Depois há outra ferramenta, essencial. A visão periférica. Trabalhar o foco. Como é que isso se faz? “Usamos alguns jogos, mantemos um ponto na parede e depois começamos a mandar bolas de ténis para que os jogadores as apanhem de vários ângulos, sem tirar os olhos do foco. Ele vai conseguir apanhar bolas em ângulos de 45 graus onde ele não tem qualquer tipo de visão”, refere.

A ideia é depois replicar isso em campo, fazer com que os jogadores sejam mais rápidos a reagir do que os adversários.

Ronaldo, Ibra e Iniesta

A mulher natural de Ponte de Lima segue mais de dez jogadores que jogam nos principais campeonatos de Portugal, França e Inglaterra. Não se pode falar de um sonho, garante, mas antes de um “gosto imenso”.

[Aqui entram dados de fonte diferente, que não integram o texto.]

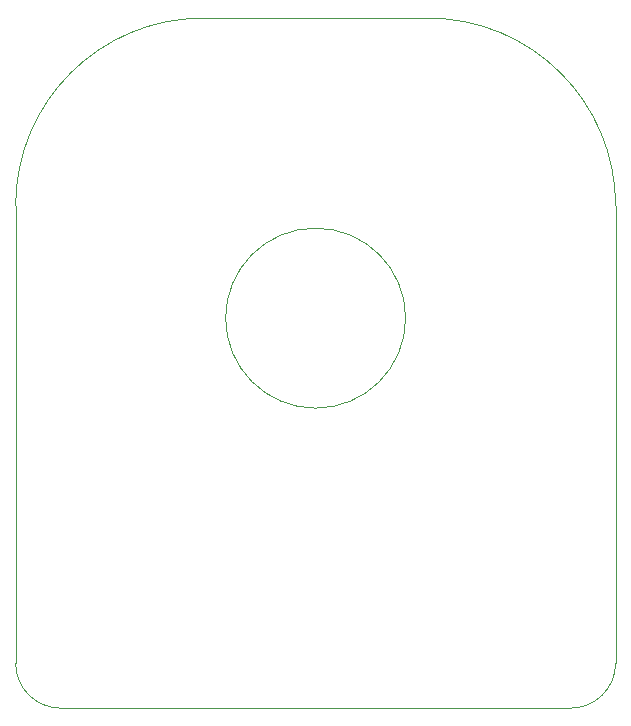
<source format=gbr>
%TF.GenerationSoftware,KiCad,Pcbnew,6.0.1-79c1e3a40b~116~ubuntu20.04.1*%
%TF.CreationDate,2022-01-23T15:23:12-08:00*%
%TF.ProjectId,led-ring-driver,6c65642d-7269-46e6-972d-647269766572,rev?*%
%TF.SameCoordinates,Original*%
%TF.FileFunction,Profile,NP*%
%FSLAX46Y46*%
G04 Gerber Fmt 4.6, Leading zero omitted, Abs format (unit mm)*
G04 Created by KiCad (PCBNEW 6.0.1-79c1e3a40b~116~ubuntu20.04.1) date 2022-01-23 15:23:12*
%MOMM*%
%LPD*%
G01*
G04 APERTURE LIST*
%TA.AperFunction,Profile*%
%ADD10C,0.100000*%
%TD*%
G04 APERTURE END LIST*
D10*
X177165000Y-118110000D02*
X177165000Y-79375000D01*
X173355000Y-121920000D02*
G75*
G03*
X177165000Y-118110000I1J3809999D01*
G01*
X142240000Y-63500000D02*
G75*
G03*
X126365000Y-79375000I1J-15875001D01*
G01*
X159385000Y-88900000D02*
G75*
G03*
X159385000Y-88900000I-7620000J0D01*
G01*
X130175000Y-121920000D02*
X173355000Y-121920000D01*
X126365000Y-118110000D02*
G75*
G03*
X130175000Y-121920000I3809999J-1D01*
G01*
X177165000Y-79375000D02*
G75*
G03*
X161290000Y-63500000I-15875001J-1D01*
G01*
X126365001Y-118110000D02*
G75*
G03*
X126365001Y-118110000I-1J0D01*
G01*
X126365000Y-79375000D02*
X126365000Y-118110000D01*
X161290000Y-63500000D02*
X142240000Y-63500000D01*
M02*

</source>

Quer trabalhar com dois tipos de jogadores: os que, como Éder, têm um potencial “muito grande e que face ao contexto não o estão a utilizar”, e os de alta performance, que estão altamente comprometidos com o sucesso.

Põe no topo desta lista três nomes: Ronaldo, Iniesta e Zlatan Ibrahimović. “São jogadores a quem gostava de dar umas dicas”, anuncia. Mas o que podia melhorar no rendimento de Ronaldo? “Nunca atingimos o nosso limite. Ele sabe disso, por isso é que trabalha para os resultados que tem.”

Depois, num tom humilde, sublinha que o que podia trabalhar com o capitão da selecção “é algo que ele já faz”, ou seja a “liderança”, “liderar pelo exemplo”. Susana acredita que iria aprender muito com CR7. “Seria um excelente exemplo do que eu faço com outros jogadores. Não lhe ia ensinar a ser o melhor porque ele já o é.”

Éder tem os pés na terra

Susana desfaz-se em elogios a Éder e diz que ele a ajuda a ter sucesso no trabalho de “coaching” com o jogador. É “inteligente”, “extremamente humilde”, um “excelente elemento de equipa”, um “amigo” e muito “cordial”. Gosta de ler e não deixa para os outros a realização de tarefas domésticas como cozinhar, lavar e passar a ferro.

Susana garante que não há perigo de o futebolista, que cresceu numa instituição de solidariedade social em Coimbra, se deslumbrar com o enorme marco que foi dar a taça de campeão europeu a Portugal.

“Não será preciso fazer nenhum trabalho para o fazer regressar a terra porque isto não apareceu do nada. Foi um confirmar do objectivo e ele já deve estar a pensar no próximo”, sublinha.

Fora das quatro linhas, a próxima meta de Éder é a publicação de um livro com a história que o levou ao sucesso. Será publicado em parceria com Susana, à partida já no mês de Agosto.